Hacker News new | ask | show | jobs
by agentultra 2898 days ago
I'd add a section on using TLA+ as a design tool. Diagrams and rules of thumb are useful but they don't catch errors or help you discover the correct architecture. See the Amazon paper [0] on their use of TLA+ in designing (and trouble-shooting) services.

[0] https://lamport.azurewebsites.net/tla/formal-methods-amazon....

3 comments

Why is an AWS paper on azure websites? :)
Redundancy.

Real answer though it's a Microsoftian's (that's not a word) website https://lamport.azurewebsites.net/

I feel TLA+ would be too much to ask in a system interview which is what this site is about.

In case anybody is interested, there is a nice talk by Hillel Wayne on youtube (https://www.youtube.com/watch?v=_9B__0S21y8) that provides a high-level overview on what TLA+ is about.

    I feel TLA+ would be too much to ask
I think so too but I suggest putting it in an article like this because I think TLA+ will have wider industry adoption. If candidates know it they could be better equipped to ask more interesting questions of their interviewers even if the position doesn't require knowledge of TLA+. And as the industry does adopt such practices it would be great to be prepared!
It might be too much to ask as an interviewer, but it wouldn’t be too much to offer as a candidate. Sit there submissively and only give me what I ask and you might impress me with you skills. Be proactive and get me engaged over something I haven’t seen before or that I wouldn’t expect you to know and you have a shot at wowing me with your potential.
Could you please talk about your experiences with TLA+? The "tools of thinking" for designing and verifying systems really interest me.
I didn't get any real interest in my office, but I applied TLA+ to a debugging challenge. I described a well-specified system (abbreviated, for instance data was just "DATA", not the actual myriad number of message types that could be sent). The intention was to understand a bug and possibly identify which of three suspected locations it was occurring in. I had enough of the specification for each part implemented:

Two sender/receivers (sending messages back and forth) and a data bus. For some reason, we seemed to be getting bad data (but not consistently). My "debugging" was actually more like "bugging". I took a correct TLA+ spec, and weakened constraints on different parts until I recreated the behavior we were seeing (it was the data bus). But the nice thing was being able to show that the particular bug couldn't happen from the sender/receivers. Their interaction with the data bus were correct (per the specification) and they were the only parts I could directly inspect (as I didn't have the files on how they implemented the data bus itself).

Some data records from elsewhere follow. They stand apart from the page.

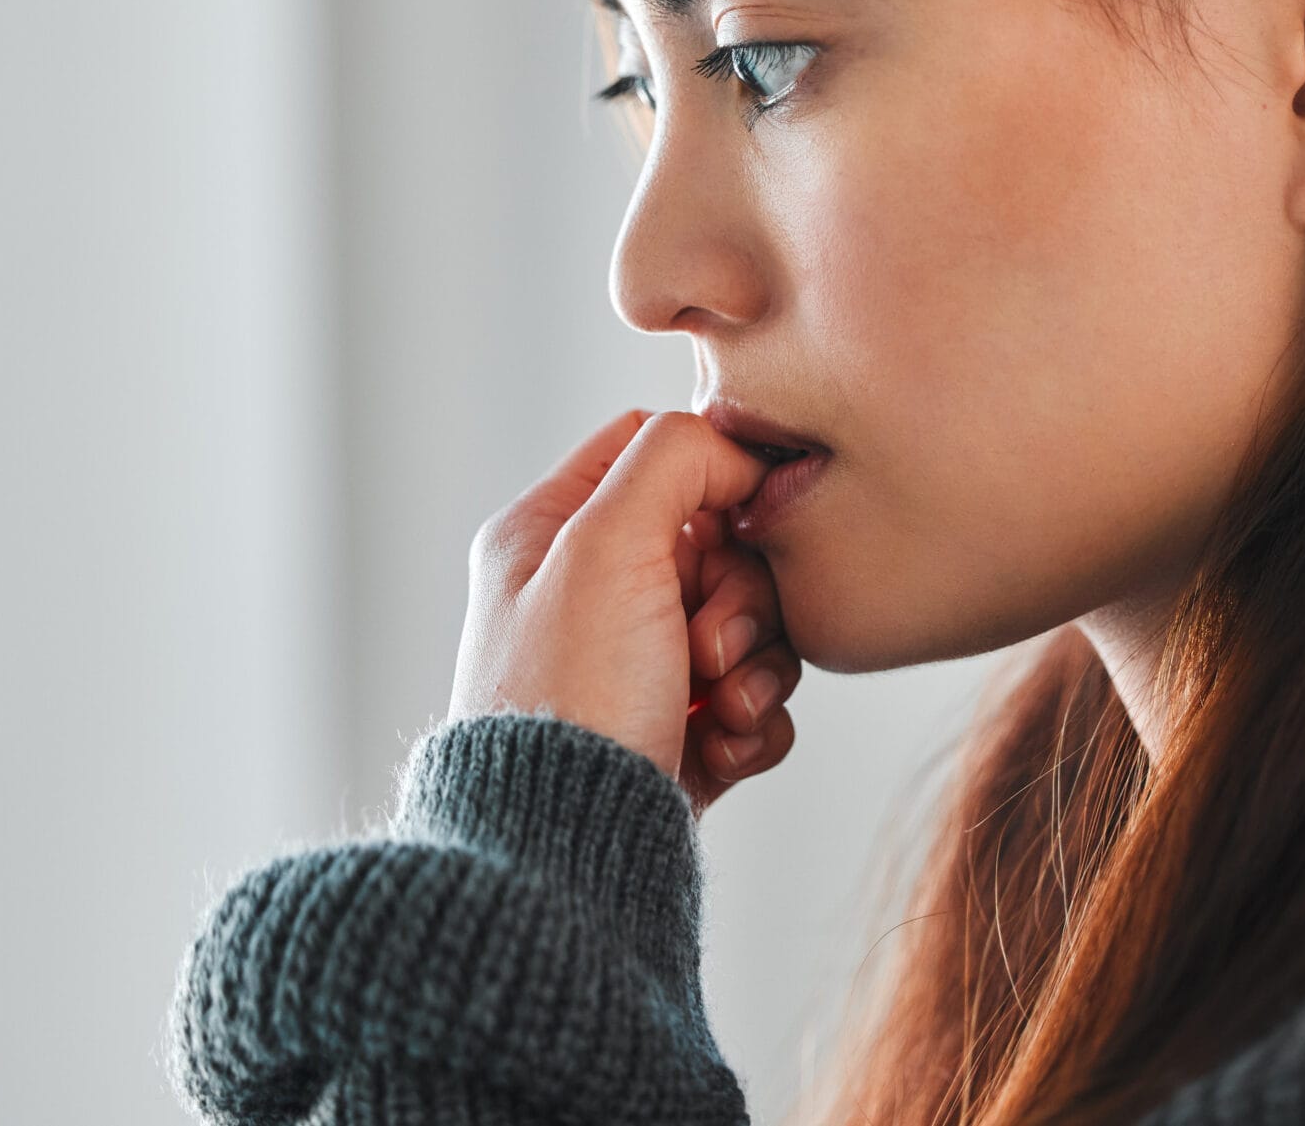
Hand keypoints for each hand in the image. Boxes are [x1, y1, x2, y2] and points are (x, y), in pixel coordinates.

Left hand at [448, 409, 803, 812]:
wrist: (564, 855)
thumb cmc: (571, 698)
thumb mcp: (605, 545)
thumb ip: (671, 460)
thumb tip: (730, 452)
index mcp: (549, 534)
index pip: (651, 449)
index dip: (714, 474)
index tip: (740, 517)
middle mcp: (588, 595)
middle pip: (718, 543)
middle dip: (740, 596)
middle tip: (709, 647)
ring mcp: (634, 667)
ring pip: (748, 624)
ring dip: (755, 665)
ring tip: (720, 708)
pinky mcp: (675, 733)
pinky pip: (753, 699)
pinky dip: (752, 723)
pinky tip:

Once I found the right constraints on the data bus to weaken, I recreated the errors we were seeing in the model itself. This led to devising several more test programs that could more reliably produce the error. From there we were able to better communicate the problem with the contractors involved and get things corrected ("proof" that we weren't the problem).

A particularly nice thing was being able to model abstract versions of the system. I didn't need the fine details (what message specifically is being sent, didn't matter). But I also found I needed more details than my first pass and was able to refine the data bus specification (in TLA+) as needed to provide the necessary level of detail and extend it to add new capabilities.

That's awesome! I'm adding this write up to my collection of case studies. You should consider doing a blog post with a mockup problem really similar to illustrate that process with code and specs.
I think I lost the files but I will try to put something together.
Any suggested resources/books for getting a better understanding of TLA+?
I read through a chunk of Lamport’s book and the first 7 or so sections of his online course (the rest weren’t posted yet).

https://lamport.azurewebsites.net/tla/tla.html

https://learntla.com/introduction/

Is also a good introduction. That was enough to make me dangerous. Since work didn’t have an interest in training me, and I had other obligations, that’s all I’ve done so far.

hwayne, who did learntla.com, is getting close to finishing a book on it. You could start with his online tutorial but get the book soon as it's out. Here's his Twitter in case you want to watch for the book release:

https://mobile.twitter.com/Hillelogram

I could fill a blog post about it but in my current project we're using TLA+ for two things:

1. Helping us design features whose requirements are vague. The more hand-waving required to explain a particular feature the more likely we are to use TLA+ to model our assumptions and verify our understanding. This has led us to ask some interesting questions of our design team to help us build a better feature.

2. Requirements that are really hard that we need to ensure are implemented correctly. We use TLA+ to ensure the properties and invariants are correct with respect to the requirements and validate our model. This is really helpful in the case of concurrency and consistency. For our application we're using event-sourced data and it's imperative that our event store is consistent in the face of concurrent writers, can be replayed in a deterministic and consistent order, and that our assumptions will hold between versions of the events.

Ah - interesting! I would not have expected 1. I will dig into TLA+ and try to understand it better.

Thanks! Please do consider writing a blogpost, I'm sure many here would appreciate it.